Медный ангел - стр. 14
– Так, я беру это в свои руки, – решительно сказала Камилла.
Огонь в камине казался алым глазом дракона. Виллеру почему-то не мог закрыть глаза и лежал, глядя на пламя. Он почти ослеп, а мир соткался перед ним в оттенках огня, и огонь этот жег пальцы, поднимался по запястьям, змеей обвивал руки и полз, полз все ближе к сердцу… Сердце – тугой алый комочек – бешено пульсировало в неровном ритме.
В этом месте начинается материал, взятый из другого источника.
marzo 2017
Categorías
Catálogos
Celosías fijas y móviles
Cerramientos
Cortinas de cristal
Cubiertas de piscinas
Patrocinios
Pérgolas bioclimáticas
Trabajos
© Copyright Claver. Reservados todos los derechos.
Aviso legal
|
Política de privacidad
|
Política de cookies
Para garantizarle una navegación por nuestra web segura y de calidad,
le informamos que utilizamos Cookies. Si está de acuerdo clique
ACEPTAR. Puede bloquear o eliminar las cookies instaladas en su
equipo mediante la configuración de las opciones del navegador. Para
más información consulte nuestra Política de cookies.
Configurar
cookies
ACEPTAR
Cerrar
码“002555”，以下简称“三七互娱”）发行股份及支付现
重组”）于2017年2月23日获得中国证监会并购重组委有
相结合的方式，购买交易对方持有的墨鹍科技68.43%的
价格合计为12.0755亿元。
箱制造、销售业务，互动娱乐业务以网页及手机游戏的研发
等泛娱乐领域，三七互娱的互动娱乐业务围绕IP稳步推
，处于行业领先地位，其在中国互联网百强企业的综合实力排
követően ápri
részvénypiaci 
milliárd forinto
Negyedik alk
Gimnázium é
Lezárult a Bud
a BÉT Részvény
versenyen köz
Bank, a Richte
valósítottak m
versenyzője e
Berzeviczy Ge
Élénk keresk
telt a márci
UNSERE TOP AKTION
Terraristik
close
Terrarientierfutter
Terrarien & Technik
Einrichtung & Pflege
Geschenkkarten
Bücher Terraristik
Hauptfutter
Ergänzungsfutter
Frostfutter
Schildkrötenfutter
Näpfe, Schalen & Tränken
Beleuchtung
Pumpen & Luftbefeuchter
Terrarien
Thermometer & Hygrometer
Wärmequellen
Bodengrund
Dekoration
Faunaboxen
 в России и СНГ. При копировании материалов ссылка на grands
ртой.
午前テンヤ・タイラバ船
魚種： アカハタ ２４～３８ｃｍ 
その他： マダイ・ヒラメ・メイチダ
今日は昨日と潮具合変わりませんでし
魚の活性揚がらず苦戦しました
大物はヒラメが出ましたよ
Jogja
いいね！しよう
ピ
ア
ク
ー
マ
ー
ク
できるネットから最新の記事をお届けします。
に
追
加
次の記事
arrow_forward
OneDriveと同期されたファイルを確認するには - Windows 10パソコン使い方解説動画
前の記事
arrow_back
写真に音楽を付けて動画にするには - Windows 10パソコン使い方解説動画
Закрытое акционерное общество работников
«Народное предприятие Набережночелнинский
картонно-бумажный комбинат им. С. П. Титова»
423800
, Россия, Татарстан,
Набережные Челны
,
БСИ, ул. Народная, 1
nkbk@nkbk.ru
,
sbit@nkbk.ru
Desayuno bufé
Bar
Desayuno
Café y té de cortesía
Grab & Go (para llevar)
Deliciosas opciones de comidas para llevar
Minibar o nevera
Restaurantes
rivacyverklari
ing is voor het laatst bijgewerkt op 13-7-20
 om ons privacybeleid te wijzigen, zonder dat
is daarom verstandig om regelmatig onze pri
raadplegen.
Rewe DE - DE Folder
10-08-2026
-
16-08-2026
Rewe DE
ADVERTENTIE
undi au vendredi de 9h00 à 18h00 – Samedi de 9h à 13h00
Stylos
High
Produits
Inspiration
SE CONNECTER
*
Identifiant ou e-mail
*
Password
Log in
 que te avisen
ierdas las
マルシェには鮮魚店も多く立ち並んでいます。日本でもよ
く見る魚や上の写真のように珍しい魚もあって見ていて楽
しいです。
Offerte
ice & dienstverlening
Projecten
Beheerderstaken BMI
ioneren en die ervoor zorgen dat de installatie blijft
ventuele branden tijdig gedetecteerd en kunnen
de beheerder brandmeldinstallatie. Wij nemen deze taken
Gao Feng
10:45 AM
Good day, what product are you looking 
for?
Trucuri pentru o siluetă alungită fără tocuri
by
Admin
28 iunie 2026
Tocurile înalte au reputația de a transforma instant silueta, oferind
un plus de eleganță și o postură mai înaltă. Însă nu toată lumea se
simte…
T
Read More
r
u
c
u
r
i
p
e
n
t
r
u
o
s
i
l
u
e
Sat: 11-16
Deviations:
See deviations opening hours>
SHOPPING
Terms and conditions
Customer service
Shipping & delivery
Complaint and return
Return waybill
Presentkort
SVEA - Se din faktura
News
Теодор попробовал нашарить на поясе рукоятку кинжала, но не обнаружил оружия и встревожился. Ах да, кинжал остался на дороге… А где находится он сам? В каком-то доме. Потолок качался. По огненной комнате плясали тени, они танцевали: вот тень с профилем прекрасной женщины протянула руку своему изящному партнеру, то ли в плаще, то ли в сутане… Теодор сморгнул наваждение.
В голове гудели все колокола мира. Виллеру чувствовал себя ветхой материей, натягиваемой на деревянную раму ночи. Так тянут, так сильно тянут… Ему не выдержать, слышите, как рвутся старые нитки, как разъезжается плетение?
– Отче наш, сущий на небесах… Да святится имя Твое…
Шепот полетел в ночь, произнесенные слова исчезали бесследно, будто Виллеру молчал. Распятие – угольно-черный росчерк на алой стене.
Бога рядом не было. И Девы Марии тоже. Но какая-то женщина была. Она собственноручно стянула с него камзол и ботфорты, Теодору было уже почти все равно. Реальность утонула в рыжем тумане, и отчетливо он слышал лишь голос этой женщины, неважно, громко она говорила или нет. Ее лицо казалось ему ликом скорбящей Богоматери. Не плачь, Мария, не плачь, на третий день Он воскреснет…
– …Вы бормочете молитвы чаще, чем мой друг аббат. Вы не похожи на священника, скорее, на военного. Откуда у солдата за душой столько латыни, а?
Ты не понимаешь, хотелось ответить ему. Почему ты не понимаешь? В твоих глазах вся мудрость мира, а ты не можешь меня понять?
– Ну же, шевалье, не смотрите на меня так, будто я убила вашу любимую бабушку. Выпейте воды. Выпейте!
Он пытался сопротивляться, но его никто не слушал. Голоса тонули в тумане, и только незнакомка продолжала быть и звучать, за ее голос он уцепился, как матрос с затонувшего корабля цепляется за обломок доски.
– …Пошлите за лекарем, немедленно. Это лихорадка. Нельзя давать ему вставать. Лежите, шевалье!
– Мне нужно…
– Я лучше знаю, что вам нужно. Лежите!
Он подчинился, иногда так приятно подчиниться женщине… Руки незнакомки выпорхнули из тумана, пробежались по лицу Теодора, омыли его прохладной волной. Слабо понимая, что делает, Виллеру поймал ее руку и прижался губами к ладони.